→ **Request**: Return every line of the records below unchanged, leaving out the pictures.

··· Dataset ···

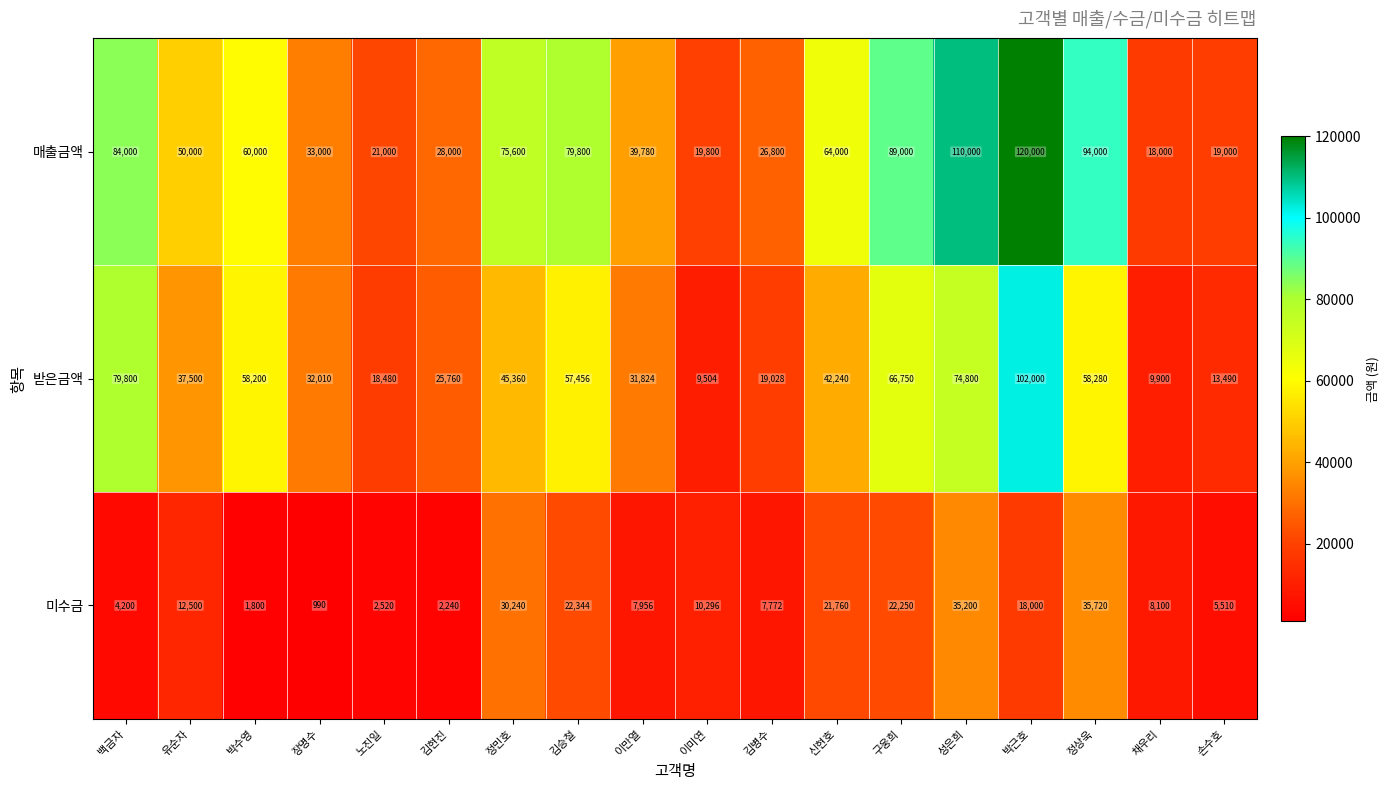

What is the lowest value of the 매출금액 series?

18000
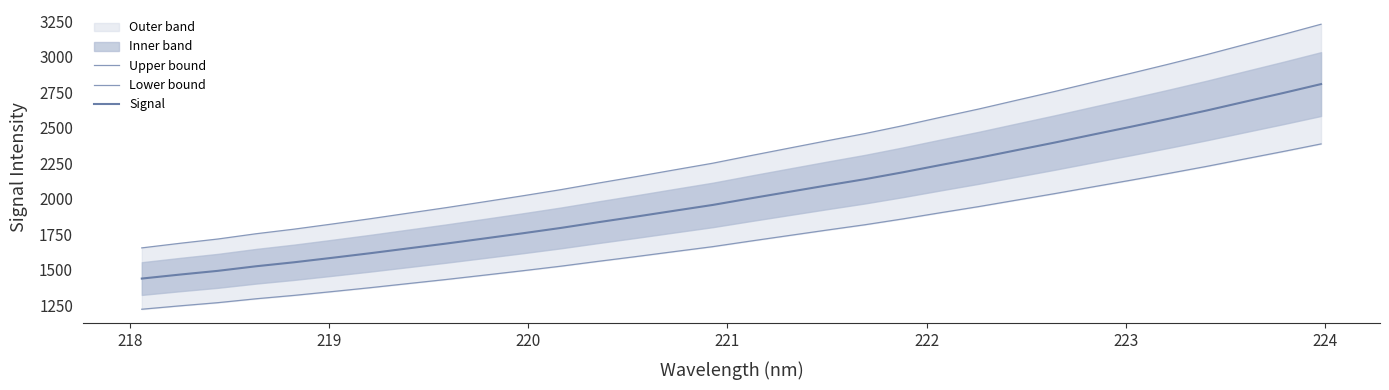

True or false: Lower bound and Upper bound intersect in this chart.

False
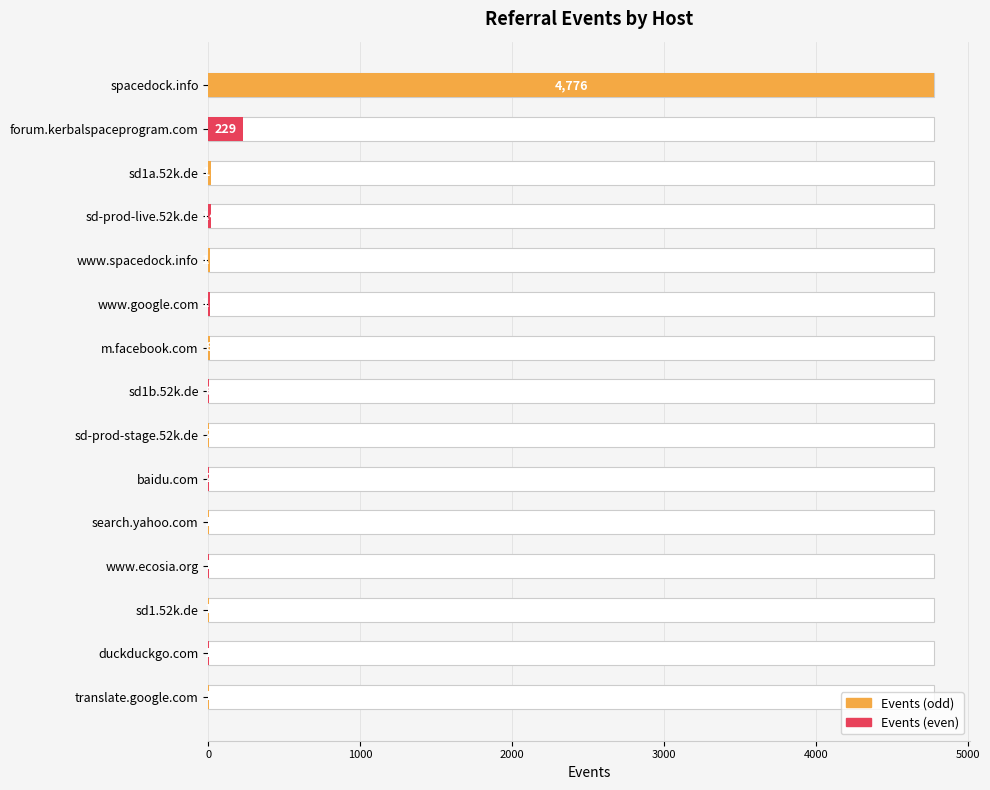

How many values exceed 6?

7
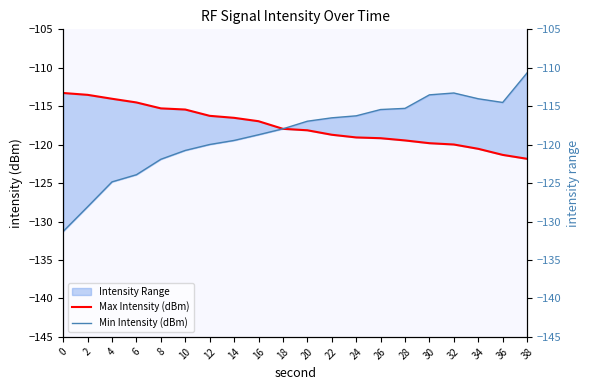

What is the average value of the Max Intensity (dBm) series?

-117.6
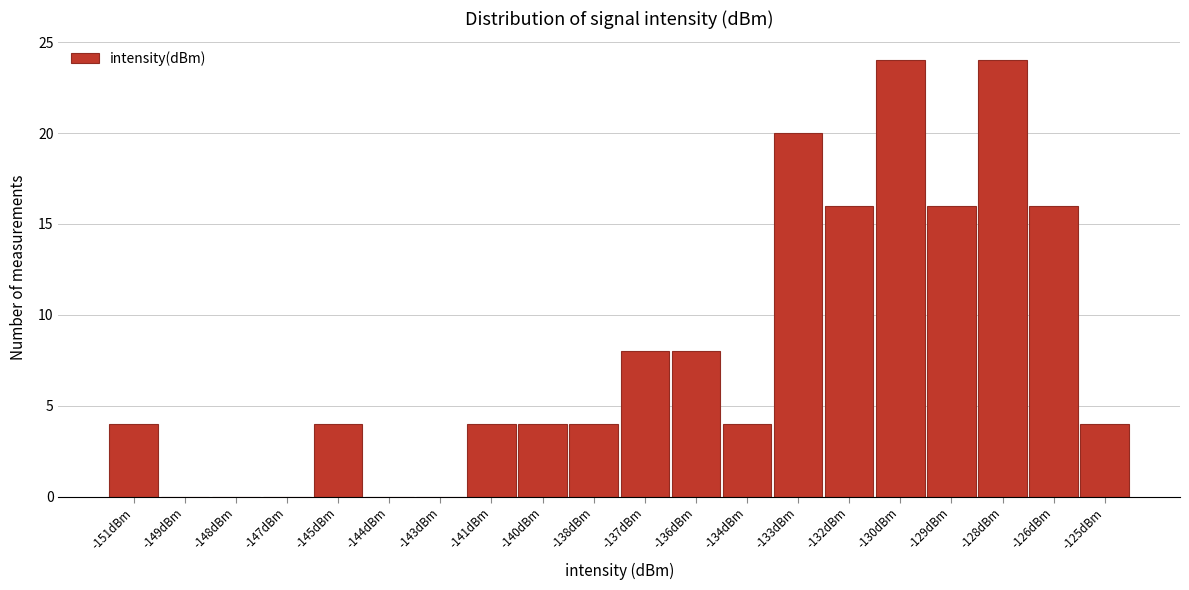

Reading left to right, list all the values displayed in this chart.

-151dBm=4	-149dBm=0	-148dBm=0	-147dBm=0	-145dBm=4	-144dBm=0	-143dBm=0	-141dBm=4	-140dBm=4	-138dBm=4	-137dBm=8	-136dBm=8	-134dBm=4	-133dBm=20	-132dBm=16	-130dBm=24	-129dBm=16	-128dBm=24	-126dBm=16	-125dBm=4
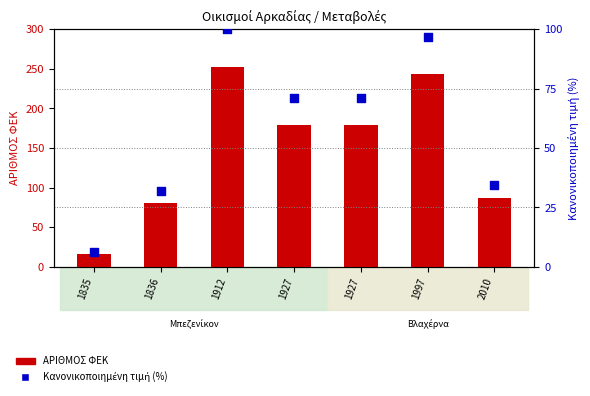

At how many categories does at least one series exceed 187?

2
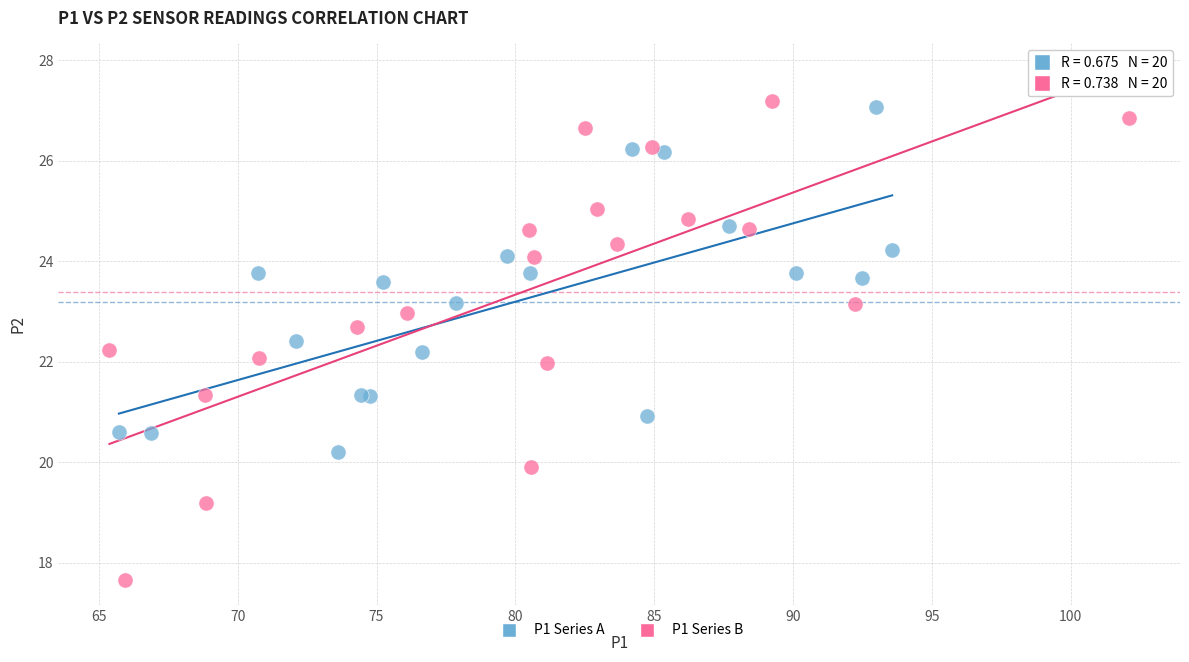

Which series has the widest spread of Y values?

P1 Series B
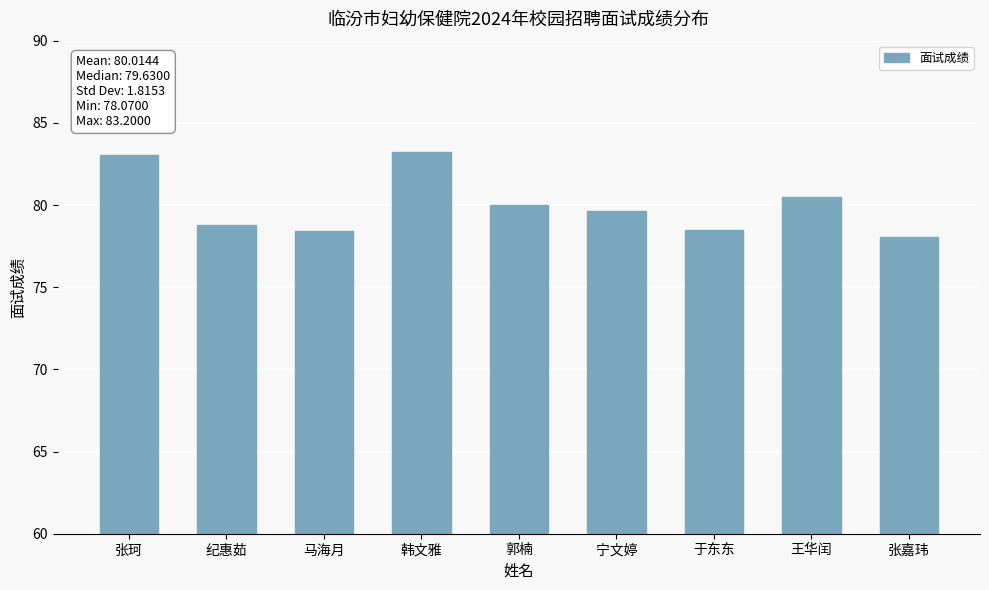

What position from the left is 张嘉玮?

9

···

→ **Result of the task**:
What is the lowest value of the 매출금액 series?

18000

True or false: Lower bound and Upper bound intersect in this chart.

False

How many values exceed 6?

7

What is the average value of the Max Intensity (dBm) series?

-117.6

Reading left to right, list all the values displayed in this chart.

-151dBm=4	-149dBm=0	-148dBm=0	-147dBm=0	-145dBm=4	-144dBm=0	-143dBm=0	-141dBm=4	-140dBm=4	-138dBm=4	-137dBm=8	-136dBm=8	-134dBm=4	-133dBm=20	-132dBm=16	-130dBm=24	-129dBm=16	-128dBm=24	-126dBm=16	-125dBm=4

At how many categories does at least one series exceed 187?

2

Which series has the widest spread of Y values?

P1 Series B

What position from the left is 张嘉玮?

9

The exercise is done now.